Problem details: Go through the lines below and count those that contain "Политика"; the number is all that should be returned.

(Data extracted from a collection)
┄┄┄┄┄┄┄┄┄┄

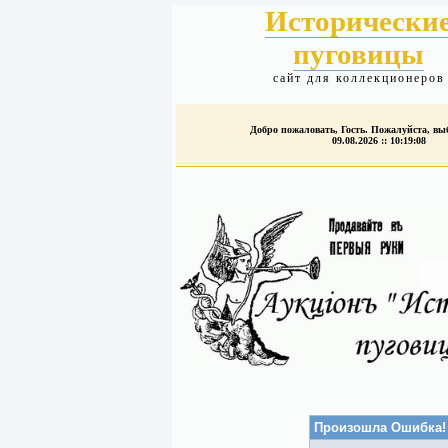
Исторически
пуговицы
сайт для коллекционеров
Добро пожаловать, Гость. Пожалуйста, в
09.08.2026 :: 10:19:08
Произошла Ошибка!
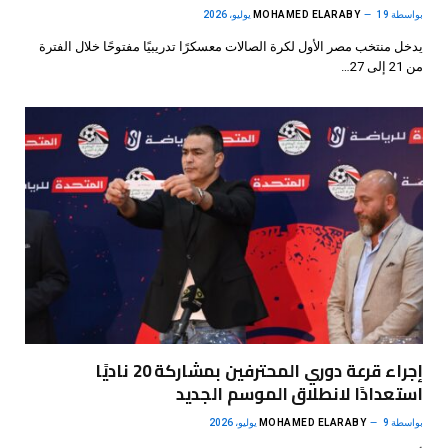
بواسطة
19 يوليو، 2026
MOHAMED ELARABY
يدخل منتخب مصر الأول لكرة الصالات معسكرًا تدريبيًا مفتوحًا خلال الفترة
من 21 إلى 27…
إجراء قرعة دوري المحترفين بمشاركة 20 ناديًا
استعدادًا لانطلاق الموسم الجديد
بواسطة
9 يوليو، 2026
MOHAMED ELARABY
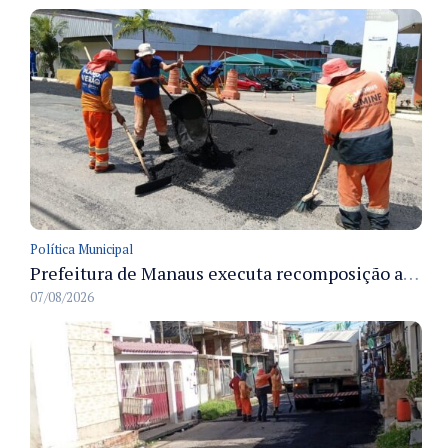
Política Municipal
Prefeitura de Manaus executa recomposição asfáltica na rua Anhandui e retoma serviços no bairro Flores
07/08/2026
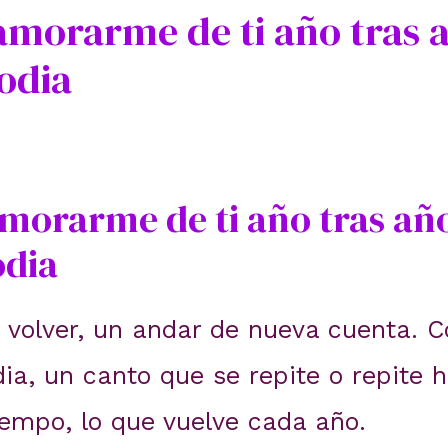
amorarme de ti año tras 
odia
morarme de ti año tras añ
odia
n volver, un andar de nueva cuenta. 
dia, un canto que se repite o repite
iempo, lo que vuelve cada año.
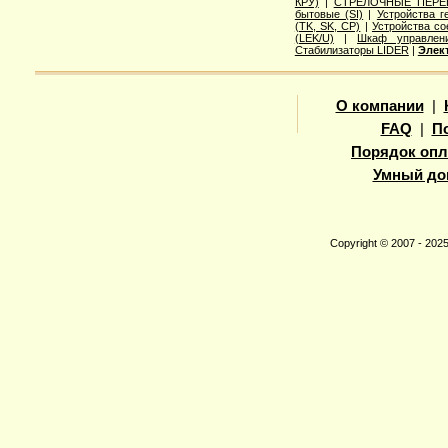
КРУ)
|
СТРЕЛОЧНЫЕ ПЕРЕ
бытовые (SI)
|
Устройства г
(TK, SK, СР)
|
Устройства с
(LEK/U)
|
Шкаф управлени
Стабилизаторы LIDER
|
Элек
О компании
|
FAQ
|
П
Порядок опл
Умный до
Copyright © 2007 - 20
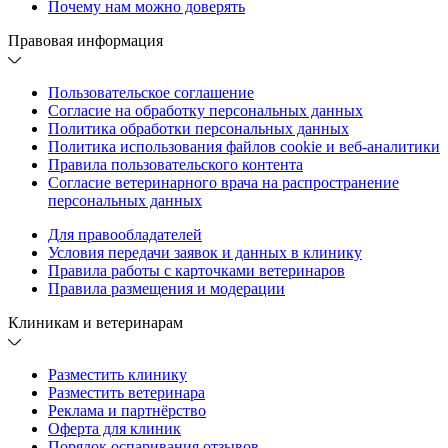
Почему нам можно доверять
Правовая информация
Пользовательское соглашение
Согласие на обработку персональных данных
Политика обработки персональных данных
Политика использования файлов cookie и веб-аналитики
Правила пользовательского контента
Согласие ветеринарного врача на распространение
персональных данных
Для правообладателей
Условия передачи заявок и данных в клинику
Правила работы с карточками ветеринаров
Правила размещения и модерации
Клиникам и ветеринарам
Разместить клинику
Разместить ветеринара
Реклама и партнёрство
Оферта для клиник
Порядок оспаривания отзывов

┄┄┄┄┄┄┄┄┄┄

Output: 2